One of these upgrades included the Payment Card Industry (PCI) Council mandate to move our systems to Transport Layer Security (TLS) 1.2, an enhanced security protocol that encrypts customer data over the Internet. This critical security upgrade requires PayPal merchants to make the necessary protocol updates, as well. We appreciate the millions of PayPal merchants who have already upgraded their systems to these latest protocols. In order enable a more secure environment for our shared customers, we are moving forward with requiring all merchants to implement these important upgrades in the first half of 2018.
 
How Can Merchants Upgrade Their Systems?
We’re here to help. Information on the required system changes, the impact of the changes, and how to implement them can be found on our Merchant Security Microsite
 
What is the Deadline for Merchants to Make the Required Updates?

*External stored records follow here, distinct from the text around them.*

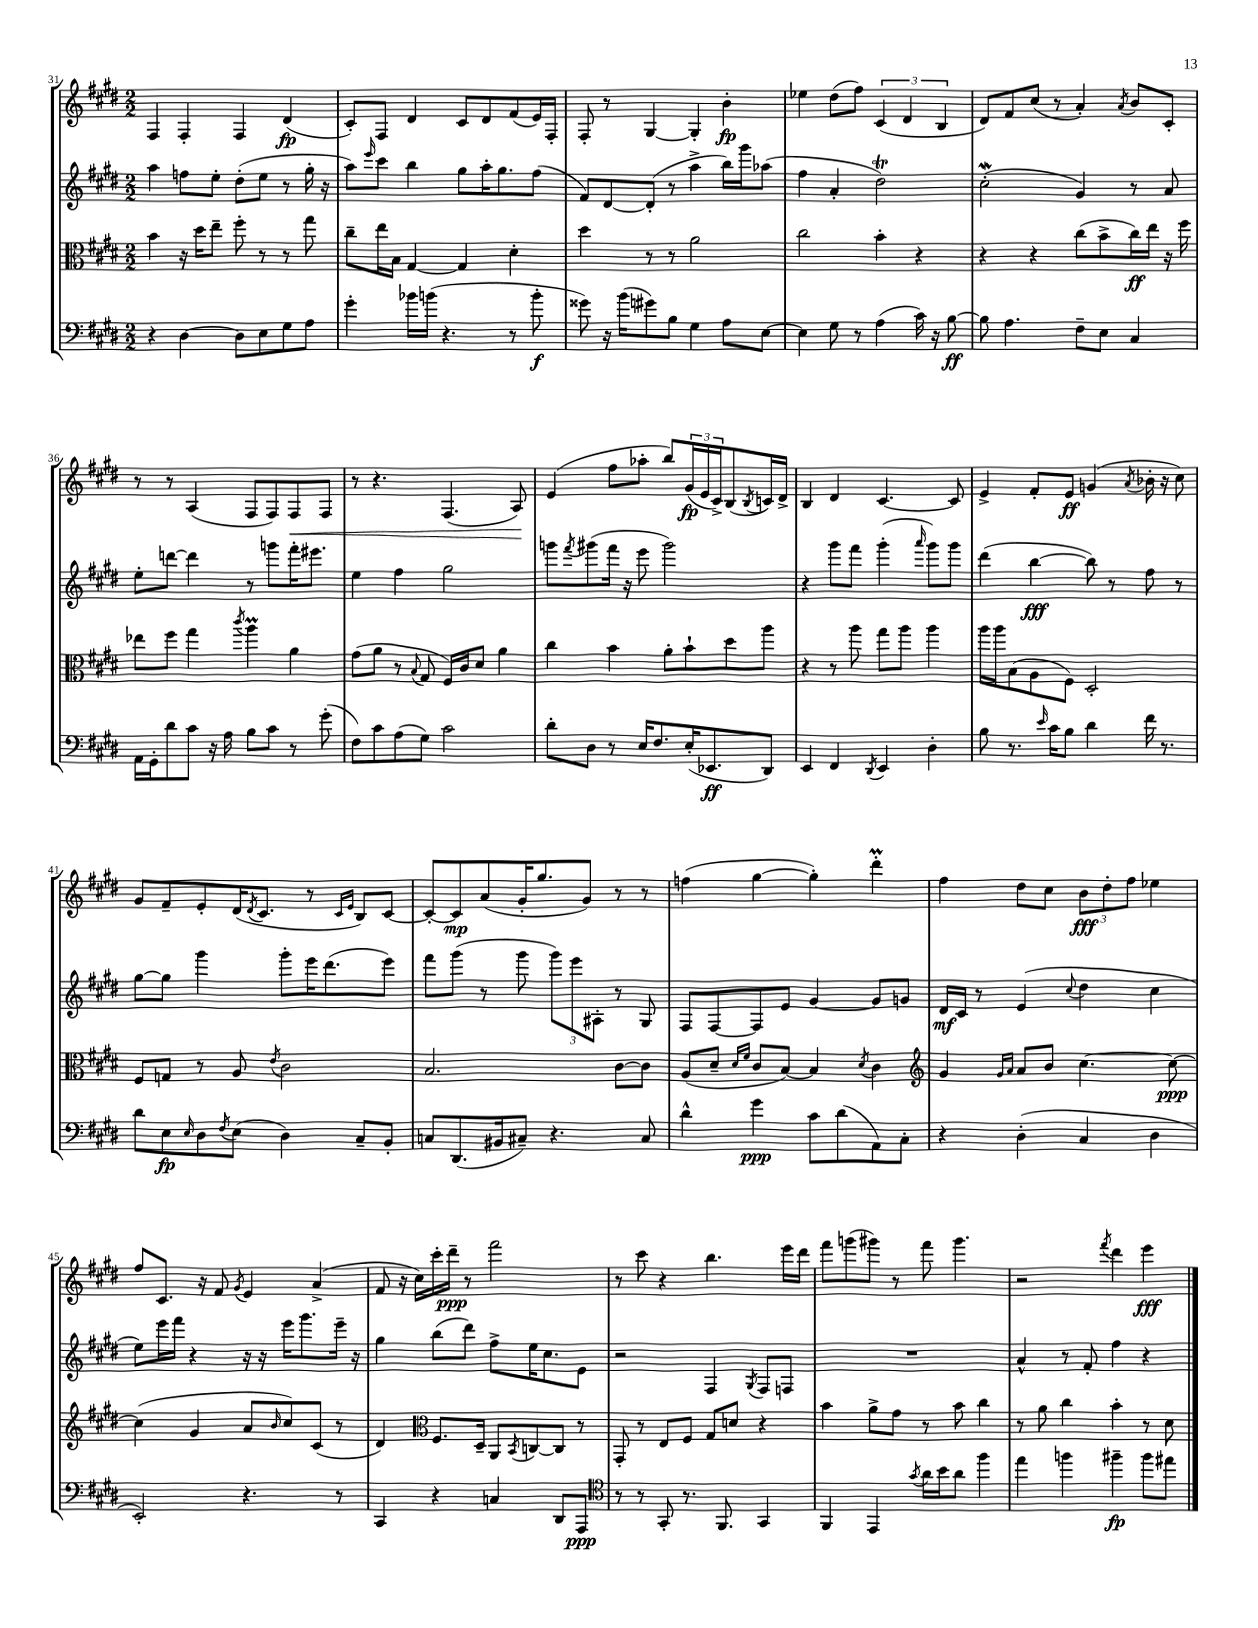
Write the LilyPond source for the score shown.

<<
\new StaffGroup <<
\new Staff = "s0" {
    \clef treble \key e \major \numericTimeSignature \time 2/2
    fis4 fis4-. fis4 dis'4\fp( |
    cis'8-.) fis8 dis'4 cis'8 dis'8 fis'8( e'16) fis16-. |
    fis8-. r8 gis4~ gis4-. b'4-.\fp |
    ees''4 dis''8( fis''8) \tuplet 3/2 { cis'4( dis'4 b4 } |
    dis'8) fis'8 cis''8( r8 a'4-.) \acciaccatura { a'8 } b'8 cis'8-. |
    r8 r8 a4( fis8 fis8) fis8\< fis8 |
    r8 r4. fis4.( a8\!) |
    e'4( fis''8 aes''8-. b''8) \tuplet 3/2 { gis'16\fp( e'16 cis'16->) } b8( \acciaccatura { b8 } c'16) dis'16-> |
    b4 dis'4 cis'4.~ cis'8 |
    e'4-> fis'8-. e'8\ff g'4( \acciaccatura { a'8 } bes'16-. r16 cis''8) |
    gis'8 fis'8-- e'8-. dis'16( \acciaccatura { dis'8 } cis'8. r8 \grace { cis'16 e'16 } b8) cis'8~ |
    cis'8~-. cis'8\mp a'8( gis'16-. gis''8. gis'8) r8 r8 |
    f''4( gis''4~ gis''4-.) dis'''4-.\prall |
    fis''4 dis''8 cis''8 \tuplet 3/2 { b'8\fff dis''8-. fis''8 } ees''4 |
    fis''8 cis'8. r16 fis'8 \acciaccatura { gis'8 } e'4 a'4->( |
    fis'8 r16 cis''16) cis'''16-. dis'''16--\ppp r8 fis'''2 |
    r8 cis'''8 r4 b''4. e'''16 dis'''16 |
    fis'''8 g'''8( gis'''8) r8 fis'''8 gis'''4. |
    r2 \acciaccatura { fis'''8 } dis'''4 e'''4\fff \bar "|." |
}
\new Staff = "s1" {
    \clef treble \key e \major \numericTimeSignature \time 2/2
    a''4 f''8 e''8-. dis''8-.( e''8 r8 gis''16-. r16 |
    a''8) \grace { e'''16 } cis'''8 b''4 gis''8 a''16-. gis''8. fis''8( |
    fis'8) dis'8~ dis'8-.( r8 a''4-> b''16) gis'''16 aes''8( |
    fis''4 a'4-. dis''2\trill) |
    cis''2-.\mordent( gis'4) r8 a'8 |
    e''8-. d'''8~ d'''4 r8 g'''8 fis'''16-. eis'''8. |
    e''4 fis''4 gis''2 |
    g'''8 \acciaccatura { fis'''8 } gis'''8( fis'''16 r16 e'''8 gis'''2) |
    r4 gis'''8 fis'''8 gis'''4-.( \grace { a'''16 } gis'''8) gis'''8 |
    dis'''4( b''4~\fff b''8) r8 fis''8 r8 |
    gis''8~ gis''8 gis'''4 gis'''8-. e'''16 dis'''8.( e'''8) |
    fis'''8 gis'''8( r8 gis'''8 \tuplet 3/2 { gis'''8) e'''8 ais8-. } r8 gis8 |
    fis8 fis8~ fis8 e'8 gis'4~ gis'8 g'8 |
    dis'16\mf cis'16 r8 e'4( \appoggiatura { cis''8 } dis''4 cis''4 |
    e''8) e'''16 fis'''16 r4 r16 r16 e'''16 gis'''8. e'''16-- r16 |
    gis''4 b''8( dis'''8) fis''8-> e''16 cis''8. e'8 |
    r2 fis4 \acciaccatura { gis8 } fis8 f8 |
    R1 |
    a'4-^ r8 fis'8-. fis''4 r4 \bar "|." |
}
\new Staff = "s2" {
    \clef alto \key e \major \numericTimeSignature \time 2/2
    b'4 r16 dis''16 e''8-- fis''8-. r8 r8 gis''8 |
    cis''8-- e''16 b16 gis4~ gis4 dis'4-. |
    dis''4 r8 r8 a'2 |
    cis''2 b'4-. r4 |
    r4 r4 cis''8( b'8-> cis''16\ff) e''16 r16 fis''16 |
    ees''8 fis''8 gis''4 \acciaccatura { cis'''8 } a''4\prall a'4 |
    gis'8( a'8 r8 \appoggiatura { b8 } gis8 fis16) cis'16 dis'8 a'4 |
    cis''4 b'4 a'8-. b'8-! dis''8 a''8 |
    r4 r8 a''8 gis''8 a''8 a''4 |
    a''16 a''16 b8( a8 fis8) dis2-. |
    fis8 g8 r8 a8 \acciaccatura { e'8 } cis'2 |
    b2. cis'8~ cis'8 |
    a8( dis'8-- \grace { dis'16 fis'16 } cis'8 b8~) b4 \acciaccatura { dis'8 } cis'4 |
    \clef treble gis'4 \grace { gis'16 a'16 } a'8 b'8 cis''4.~ cis''8~\ppp |
    cis''4( gis'4 a'8 \grace { b'16 } cis''8) cis'8( r8 |
    dis'4) \clef alto fis8. dis16-- a,8 \acciaccatura { b,8 } c8~ c8 r8 |
    gis,8-. r8 e8 fis8 gis8 d'8 r4 |
    b'4 a'8-> gis'8 r8 b'8 cis''4 |
    r8 a'8 cis''4 b'4-. r8 dis'8 \bar "|." |
}
\new Staff = "s3" {
    \clef bass \key e \major \numericTimeSignature \time 2/2
    r4 dis4~ dis8 e8 gis8 a8 |
    gis'4-. bes'16 b'16( r4. r8 b'8-.\f |
    gisis'8) r16 b'16( gis'8) b8 gis4 a8 e8~ |
    e4 gis8 r8 a4( cis'16) r16 b8~\ff |
    b8 a4. fis8-- e8 cis4 |
    a,16 gis,16-. dis'8 cis'8 r16 a16 b8 cis'8 r8 gis'8-.( |
    fis8) cis'8 a8( gis8) cis'2 |
    dis'8-. dis8 r8 e16 fis8. e16-.( ees,8.\ff dis,8) |
    e,4 fis,4 \acciaccatura { dis,8 } e,4 dis4-. |
    b8 r8. \grace { e'16 } cis'16 b8 dis'4 fis'16 r8. |
    dis'8 e8\fp \grace { e16 } dis8 \acciaccatura { fis8 } e8( dis4) cis8-- b,8-. |
    c8 dis,8.( bis,16 cis8--) r4. cis8 |
    dis'4-^ gis'4\ppp cis'8 dis'8( a,8) cis8-. |
    r4 dis4-.( cis4 dis4 |
    e,2-.) r4. r8 |
    cis,4 r4 c4 dis,8 a,,8\ppp |
    \clef tenor r8 r8 gis,8-. r8. fis,8. gis,4 |
    fis,4 e,4 \acciaccatura { gis'8 } a'16 b'16 a'8 fis''4 |
    e''4 f''4 fis''4--\fp fis''8 eis''8 \bar "|." |
}
>>
>>
\layout { \context { \Score currentBarNumber = #31 } }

Before June 30, 2018, PayPal is requiring all merchants to upgrade their security protocols to TLS 1.2, in line with the PCI mandate, and make the other required security upgrades. At that time, merchants will no longer be able to accept payments with PayPal until they make the necessary upgrades.
 
PayPal Upgrade Connection Tests – May Impact Ability to Process Payments
It’s important to note, beginning in April 2018, we will begin conducting brief rounds of testing that will emulate the upgraded security experience, so that merchants can understand the areas of their integration that still require extra work. These tests could impact merchants’ ability to process payments if they have not made the required upgrades.
 
If you have already made the required upgrades, your systems will not be impacted.  For merchants who have not made the required upgrades, we encourage you to do so as soon as possible to avoid service interruption. Dates for these tests and full deployment will be published on our microsite.
 
As a leading payment provider, we’re committed to continuously making significant investments in security to protect our ecosystem.  Thank you for your continued support and for helping us maintain the highest security standards for all of our shared global customers.